## Travail à faire
• a. Reformulez plus brièvement le paragraphe de l'extrait qui commence par « Plus sérieusement », sans en perdre les faits principaux.
• b. Modifiez l'extrait de « Porter plusieurs casquettes » à « chose!!! , ajoute-t-il. » en remplaçant « volubile » par « bavarde ».

## Extrait à étudier
☆ ☆ ☆

Porter plusieurs casquettes
Dominique Tardif
2014-03-12 14:15:00
La petite histoire veut que j’aie grandi dans une maison où ma mère était très volubile. Le seul moment où le silence primait vraiment était quand elle écoutant l’émission de Perry Mason!, dit-il en riant. C’est justement de là que j’ai pris ma première inspiration pour le droit : si une profession pouvait faire taire ma mère, je pouvais moi-même m’y diriger pour avoir un jour la chance de pouvoir dire quelque chose!!! , ajoute-t-il.
Plus sérieusement - et en dehors de Perry Mason -, j’ai, alors que j’étais au Cégep, assisté à une conférence d’Ian Sinclair, alors président de Canadien Pacific. C’est un peu ironique, considérant le domaine dans lequel je travaille aujourd’hui! Une chose m’avait frappé pendant son discours : il affirmait que ce qui lui avait permis de devenir président était sa formation en droit. En effet, la formation en droit et la pratique permettaient d’acquérir deux choses essentielles selon lui, à savoir la capacité d’analyse et de synthèse, d’une part, et l’aptitude à communiquer clairement et sans ambages son opinion et sa vision des choses, d’autre part. Son discours m’a certainement donné envie de devenir avocat en entreprise.

☆ ☆ ☆

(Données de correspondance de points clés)

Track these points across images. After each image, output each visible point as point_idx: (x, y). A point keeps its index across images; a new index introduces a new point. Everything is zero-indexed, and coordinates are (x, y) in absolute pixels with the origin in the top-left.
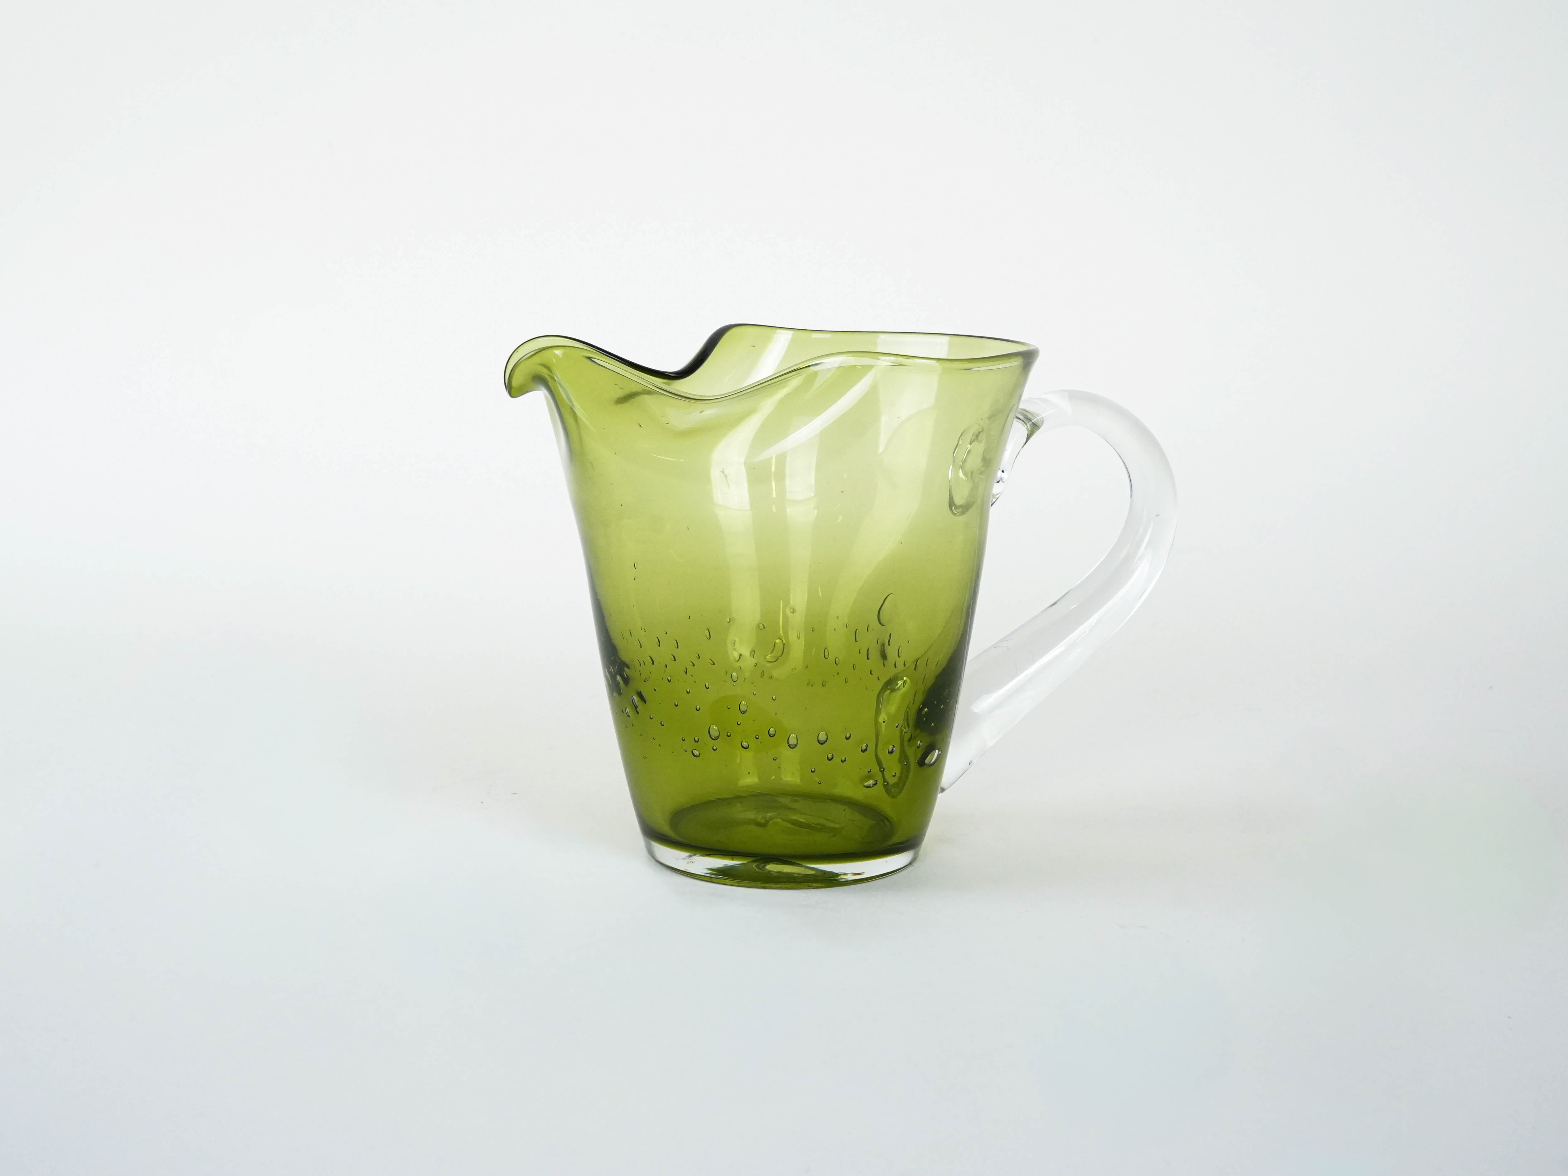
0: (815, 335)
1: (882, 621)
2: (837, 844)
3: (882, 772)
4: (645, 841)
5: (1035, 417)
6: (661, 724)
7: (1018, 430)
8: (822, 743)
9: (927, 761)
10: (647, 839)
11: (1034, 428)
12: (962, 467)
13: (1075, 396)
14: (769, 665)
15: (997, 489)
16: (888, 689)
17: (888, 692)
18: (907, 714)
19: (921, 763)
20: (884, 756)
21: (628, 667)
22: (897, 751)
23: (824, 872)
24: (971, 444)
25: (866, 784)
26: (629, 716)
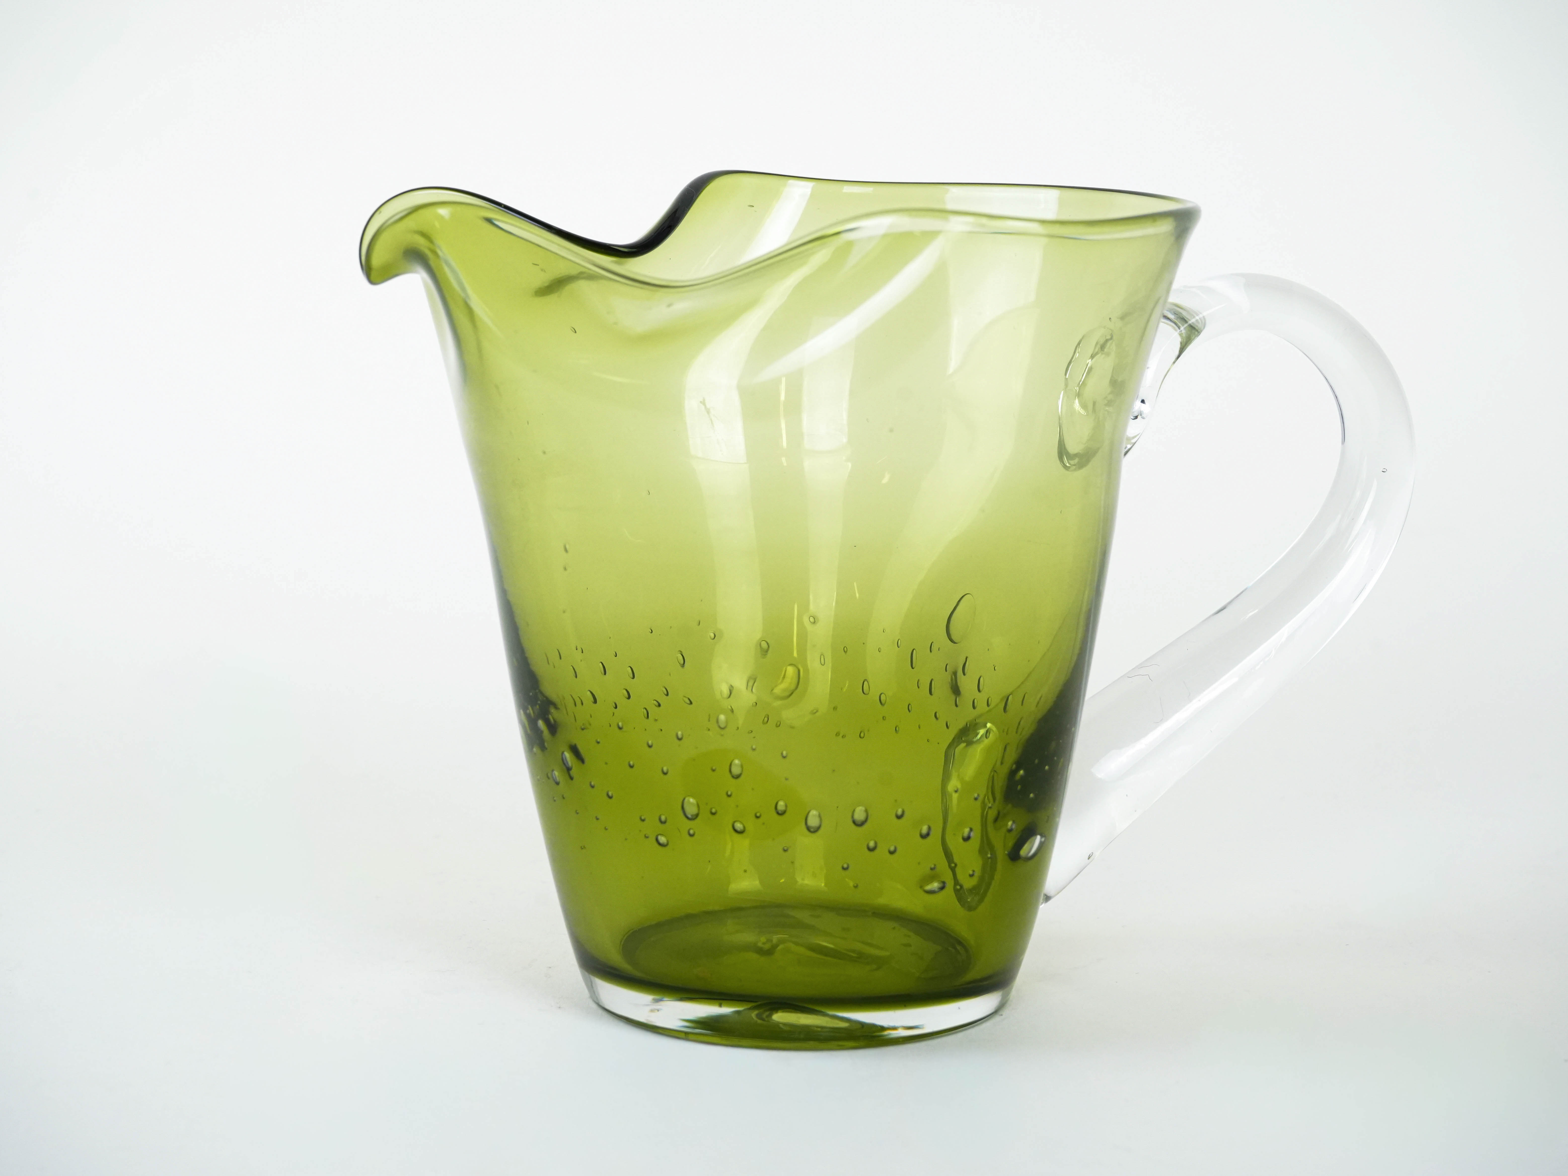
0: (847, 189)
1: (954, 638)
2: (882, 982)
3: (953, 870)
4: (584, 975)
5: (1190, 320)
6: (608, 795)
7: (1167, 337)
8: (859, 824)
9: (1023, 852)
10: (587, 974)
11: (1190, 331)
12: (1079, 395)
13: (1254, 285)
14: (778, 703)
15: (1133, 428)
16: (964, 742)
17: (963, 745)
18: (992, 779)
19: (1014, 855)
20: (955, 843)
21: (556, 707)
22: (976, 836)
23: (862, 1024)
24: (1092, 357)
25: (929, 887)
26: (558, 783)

☆ ☆ ☆

## Corrigé
• a. Au cégep, j'ai assisté à une conférence d'Ian Sinclair, alors président de Canadien Pacific, ce qui est un peu ironique vu mon domaine de travail actuel. Il affirmait devoir sa présidence à sa formation en droit, qui, selon lui, permet d'acquérir deux choses essentielles : la capacité d'analyse et de synthèse, et l'aptitude à communiquer clairement son opinion et sa vision des choses. Ce discours m'a donné envie de devenir avocat en entreprise.

• b.
Porter plusieurs casquettes
Dominique Tardif
2014-03-12 14:15:00
La petite histoire veut que j’aie grandi dans une maison où ma mère était très bavarde. Le seul moment où le silence primait vraiment était quand elle écoutant l’émission de Perry Mason!, dit-il en riant. C’est justement de là que j’ai pris ma première inspiration pour le droit : si une profession pouvait faire taire ma mère, je pouvais moi-même m’y diriger pour avoir un jour la chance de pouvoir dire quelque chose!!! , ajoute-t-il.